If cannabidiol is extracted from cannabis containing more than 0.3 percent THC, it’s reclassified as marijuana. Marijuana remains a Schedule 1 substance under the Control Substance Act as defined by the DEA, making cannabis illegal to grow, sell, purchase, or possess. However, many states have already legalized both medicinal and recreational use of cannabis, with several states following in their footsteps.

Hemp remains legal to buy as long as it’s derived from industrial hemp instead of THC-producing cannabis. Always check your local and state laws regarding Hemp as they do vary. For example, you need a prescription to buy Hemp in Virginia.

#4 Hemp Is Regulated

Thousands of Hemp products are hitting the market with the recent legalization of the growth and sale of industrial hemp and its extracts. Unfortunately, these products do not always contain what they say since many labs are testing positive for THC in products claiming to contain only Hemp. This is mostly attributed to poor-quality sourced Hemp products that are not regulated or 3rd-party tested. Poor quality products usually contain little cannabidiol but large concentrations of less desired cannabinoids from the biomass of hemp leaves. Unregulated products may also contain pesticides and chemicals.

Officially licensed cannabis dispensaries sell Hemp products ranging from gummies to topical creams, and it’s highly recommended to only purchase products from these reputable facilities instead of online or headshops. These products are strictly regulated and ensure that the products are sourced from high-quality hemp and contain exactly what the label says. Washington State recently banned Hemp in foods and drinks, but licensed dispensaries are not affected by the ban.

#5 Hemp Works Better In Higher Doses

Not always. Hemp-pure extracts may require larger doses than Hemp-enriched cannabis oil extracts to be effective. However, consuming Hemp oil enriched with additional beneficial terpenes and cannabinoids can a more effective treatment by increasing the range of effects on the body. THC directly binds with cannabinoid receptors, whereas Hemp doesn’t, which is why they produce different effects. By combining Hemp with THC and other cannabinoids, you create a broader therapeutic impact on the body compared to taking cannabidiol alone. Treatments that consist of a combination of THC and Hemp also have been demonstrated to be effective at dosages as low as 2.5 mg. Certain conditions may require larger doses to achieve adequate symptom relief.

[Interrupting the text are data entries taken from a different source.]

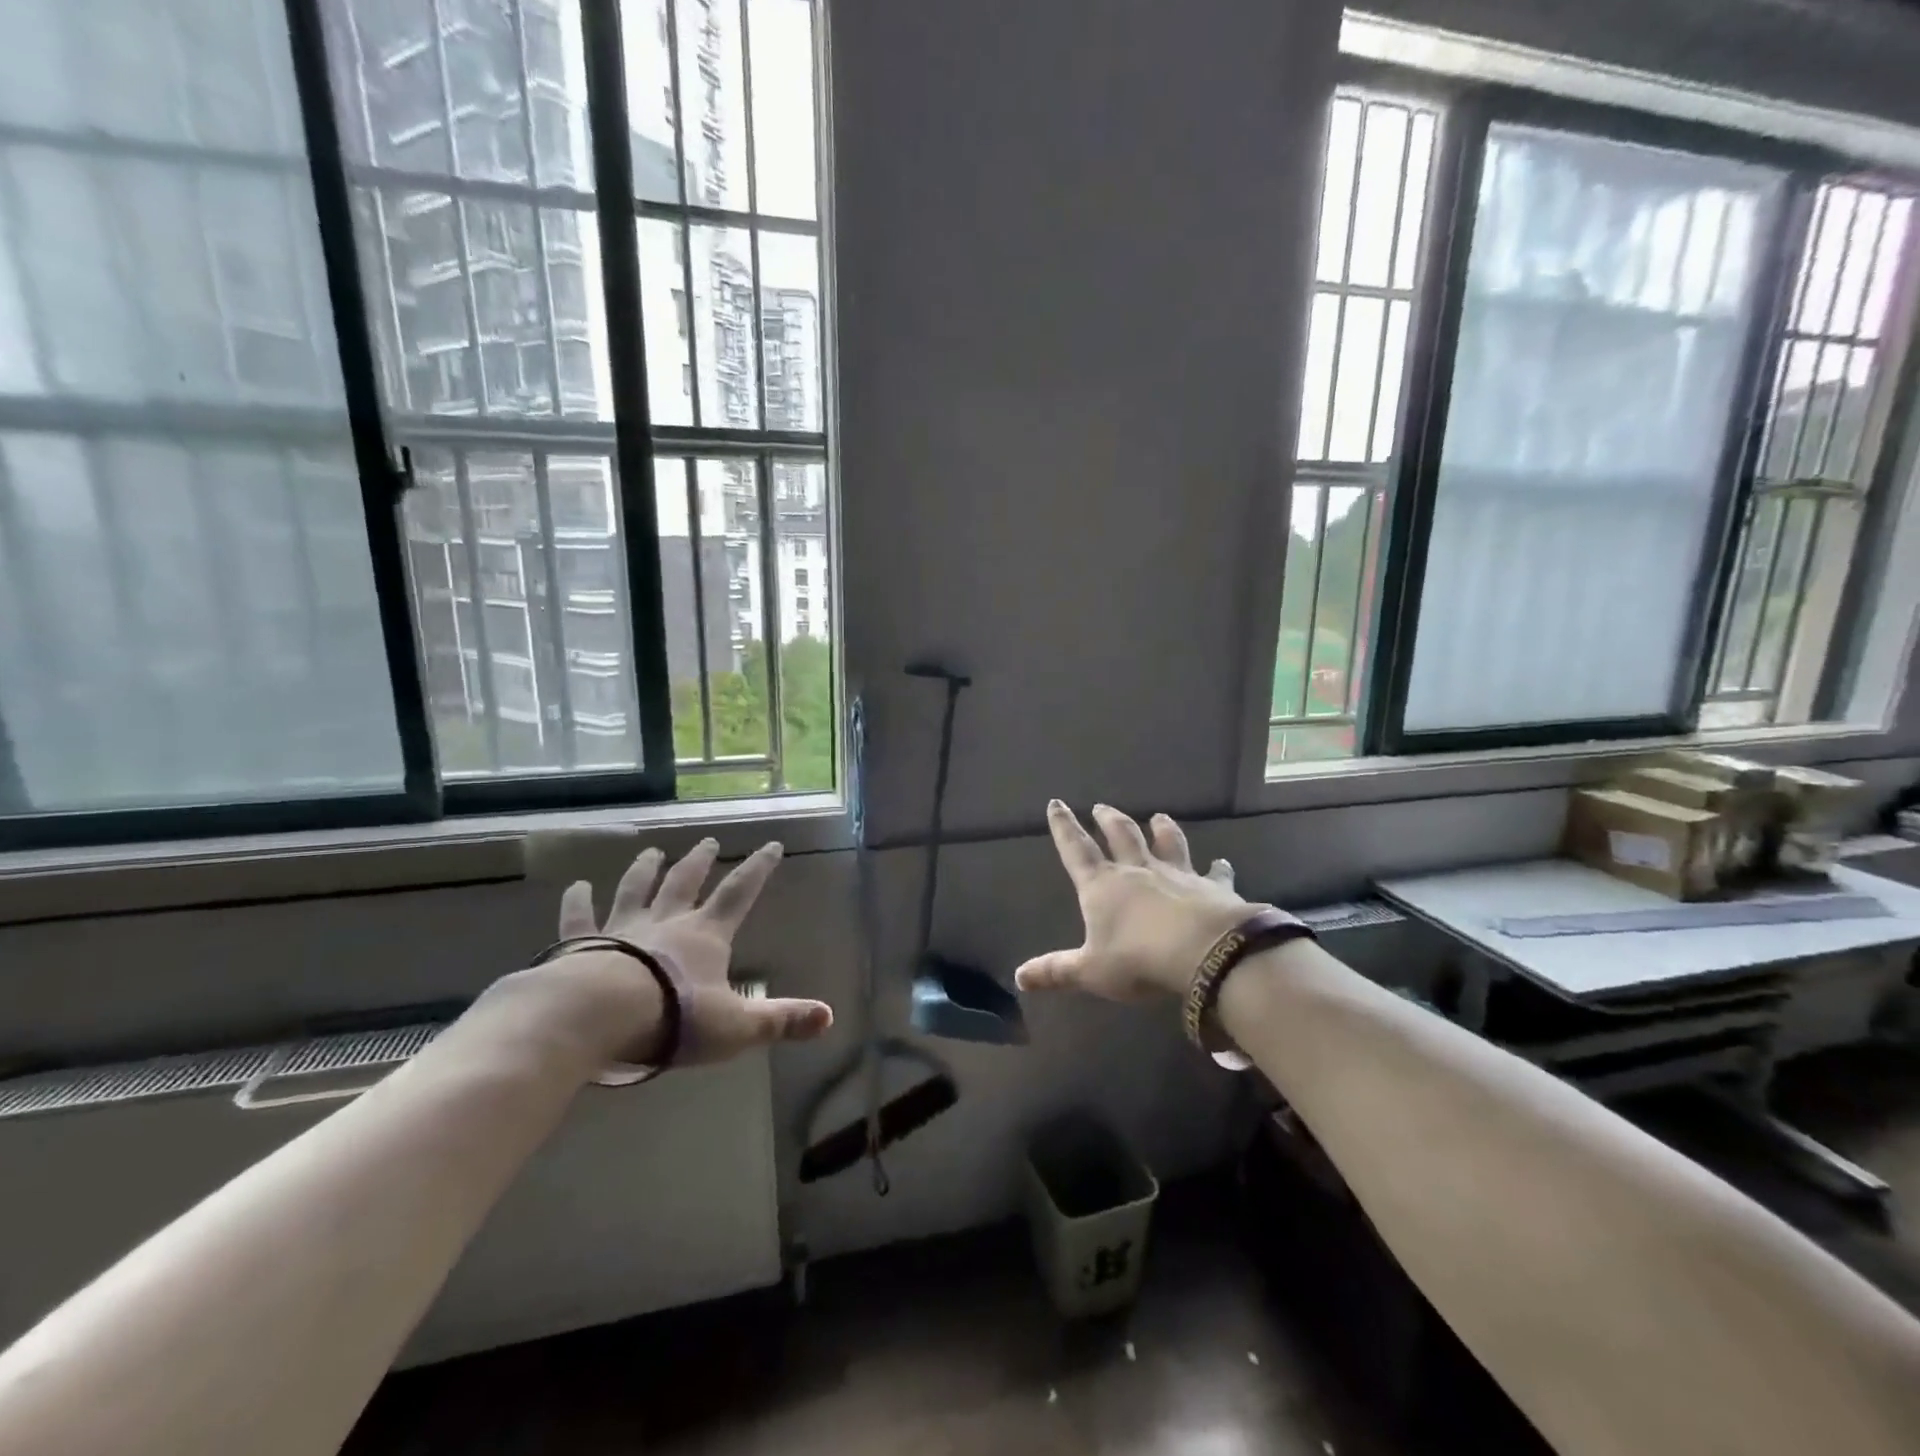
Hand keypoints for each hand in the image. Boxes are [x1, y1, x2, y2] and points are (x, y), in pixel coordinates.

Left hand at [538, 838, 832, 1066]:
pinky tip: (575, 887)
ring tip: (651, 851)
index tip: (771, 845)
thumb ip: (781, 1020)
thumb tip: (829, 1017)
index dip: (758, 869)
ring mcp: (621, 930)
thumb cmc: (674, 1018)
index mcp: (705, 937)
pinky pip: (579, 919)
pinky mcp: (581, 946)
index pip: (739, 894)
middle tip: (707, 840)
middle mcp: (666, 923)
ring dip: (645, 870)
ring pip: (636, 891)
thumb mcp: (737, 1026)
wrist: (599, 1017)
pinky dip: (577, 902)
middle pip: (685, 883)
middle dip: (699, 861)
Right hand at [1015, 802, 1262, 1000]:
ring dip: (1162, 829)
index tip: (1056, 803)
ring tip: (1159, 817)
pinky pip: (1215, 874)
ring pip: (1167, 843)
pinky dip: (1218, 868)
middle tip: (1102, 807)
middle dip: (1109, 820)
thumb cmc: (1139, 959)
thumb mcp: (1091, 971)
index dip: (1064, 827)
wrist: (1205, 952)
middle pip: (1121, 836)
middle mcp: (1138, 871)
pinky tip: (1222, 863)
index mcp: (1103, 886)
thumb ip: (1057, 971)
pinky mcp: (1212, 887)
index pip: (1076, 850)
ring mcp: (1177, 875)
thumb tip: (1019, 977)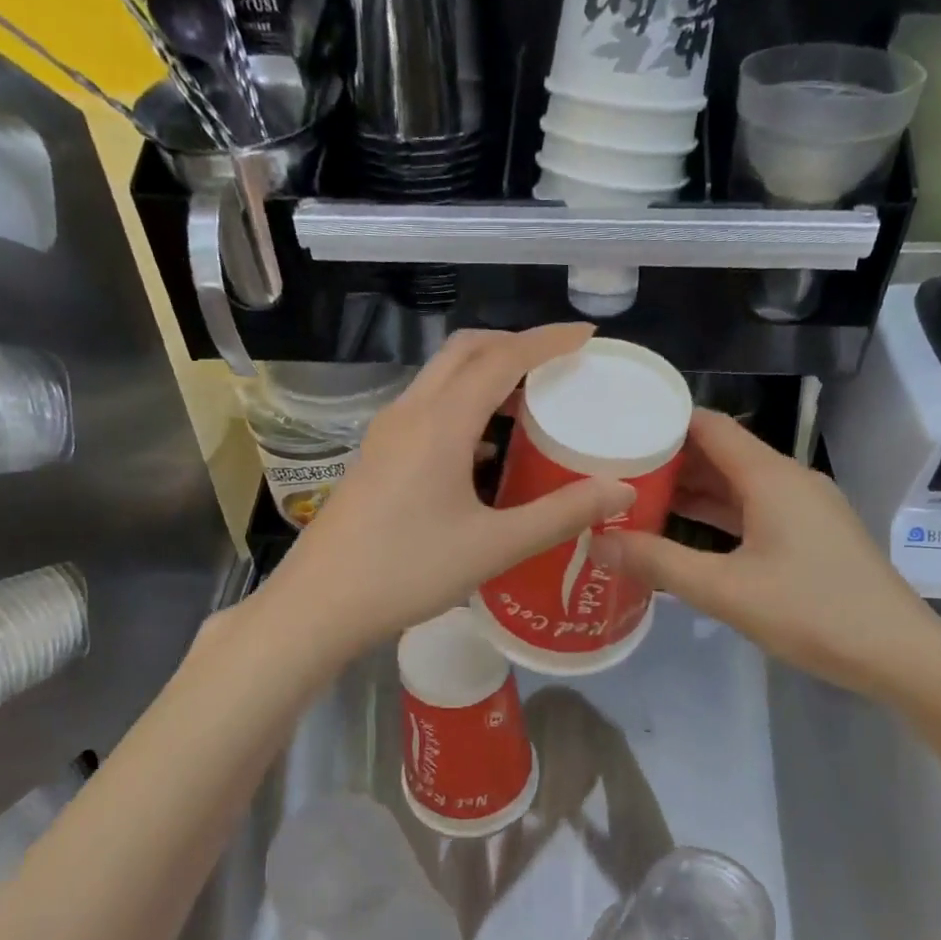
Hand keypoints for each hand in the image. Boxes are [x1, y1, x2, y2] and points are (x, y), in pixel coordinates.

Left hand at [262, 326, 635, 663]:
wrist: (320, 603)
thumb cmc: (408, 571)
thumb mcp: (493, 547)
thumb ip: (559, 515)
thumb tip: (619, 489)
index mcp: (441, 423)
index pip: (502, 359)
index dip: (547, 341)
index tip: (586, 336)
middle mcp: (410, 413)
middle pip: (465, 352)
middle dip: (514, 345)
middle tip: (557, 364)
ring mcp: (386, 433)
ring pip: (440, 378)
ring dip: (484, 374)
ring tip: (528, 400)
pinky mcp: (375, 456)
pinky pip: (425, 408)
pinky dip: (462, 405)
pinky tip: (483, 448)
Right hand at [596, 409, 940, 697]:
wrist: (899, 654)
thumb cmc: (812, 612)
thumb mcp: (724, 590)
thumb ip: (658, 563)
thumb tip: (597, 542)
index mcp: (770, 477)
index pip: (710, 426)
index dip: (664, 421)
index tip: (618, 429)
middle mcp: (788, 480)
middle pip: (721, 453)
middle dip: (669, 460)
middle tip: (613, 471)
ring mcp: (804, 508)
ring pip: (737, 485)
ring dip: (691, 490)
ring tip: (636, 499)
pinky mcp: (810, 535)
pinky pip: (753, 510)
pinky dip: (717, 514)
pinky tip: (683, 532)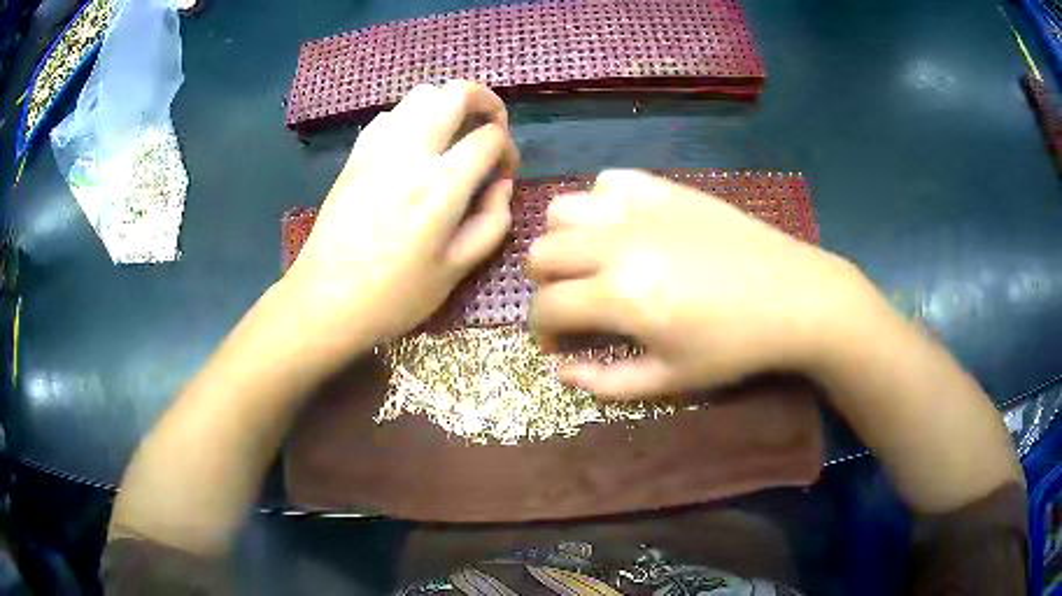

There are no clinically established guidelines for dosing cannabidiol to treat any disease or condition. We need more studies to determine the optimal dose of the cannabinoid or Hemp-combined mixtures for treating symptoms relating to pain, inflammation, stress, psychiatric disorders, and more. However, everyone responds differently to drugs and compounds, so experiment with the dose to find what works best for you. Hemp is well-tolerated and rarely produces side effects in the majority of individuals, so there’s little concern with accidentally taking too much.

Hemp For Pain Relief

Research on Hemp remains limited. However, the current literature suggests that Hemp may be effective in providing pain relief for a variety of conditions and diseases. Learn about Hemp and how Hemp can help relieve pain symptoms.